Михаил Петрович вспомнил про учёного Василия Васильевича Докучаева. Человек с большим именем, барин, можно сказать, светило науки, а посвятил свою жизнь такой прозе – чернозёму. И не просто посвятил – совершил подвиг. Его ученики подсчитали – за два года он исходил и изъездил по матушке- России одиннадцать тысяч вёрст. Даже сейчас, в век машин и авиации, подобное расстояние внушает уважение: это всё равно что съездить в Хабаровск и назад вернуться, а каково тогда, на тряской крестьянской телеге или в тарантасе, в дождь и чичер, когда хороший хозяин и собаку не выпустит на улицу? Но Василий Васильевич не только объехал, а провёл исследования, написал три огромных тома о чернозёме. Не корысть и себялюбие двигали этим человеком, а порыв возвышенной души, влюблённой и отзывчивой. Как агроному по профессии Михаилу Петровичу это близко и понятно.

Видимо, поэтому он не стал больше сопротивляться Серёжке, значит, и тот заразился особой болезнью – одержимостью, и никакая профилактика, никакие уговоры не изменят выбор. Он попытался успокоить Надежду, сказав, что и в авиации люди живут и работают. Правда, трудно свой хлеб добывают, – один раз Михаил Петрович был на военном аэродроме и обратил внимание на лётчиков, завершивших полёт, – у них форменные рубашки под высотными костюмами хоть выжимай, вода сочится, – но честно и благородно. А где он нынче лёгок, труд-то?

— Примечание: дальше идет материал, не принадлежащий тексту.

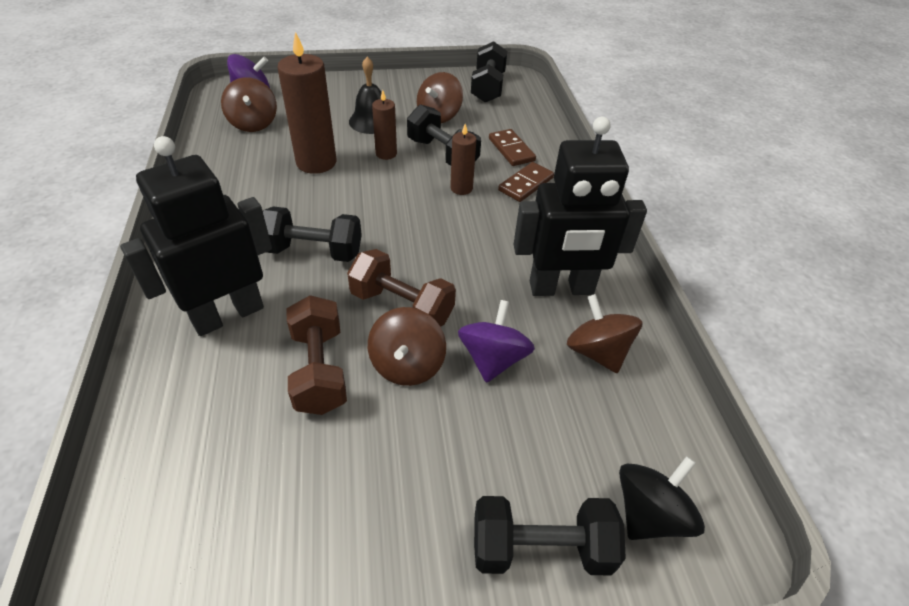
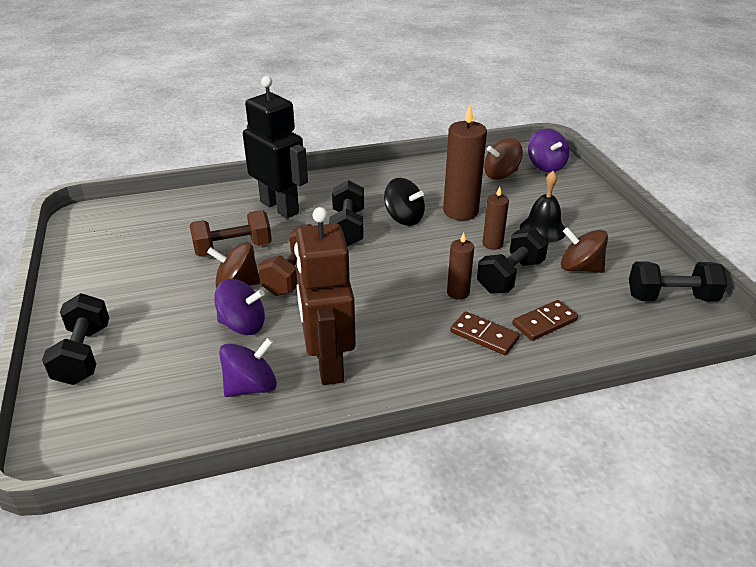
camera: 85 degrees right, 10 degrees down
black robot [514,117,647,296] -> brown robot [294,207,356,385]
brown spinning top [567,294,643,373] -> purple spinning top [219,338,277,397]
black spinning top [619,456,705,540] -> black spinning top moved to [384,178,425,226]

…На секунду мысли отошли в сторону – надо ехать… Может быть, и эти все воспоминания – своего рода тормоз, невидимый сдерживающий поводок для того, чтобы продлить пребывание в родных стенах.

Он присел на диван – Надеждина привычка присесть на секунду перед дорогой передалась и ему. Михаил Петрович считал себя человеком без предрассудков, без страха и суеверия, но вот эта маленькая традиция, неизвестно кем и для чего выдуманная, им почиталась как непременный ритуал, как какой-то языческий обряд.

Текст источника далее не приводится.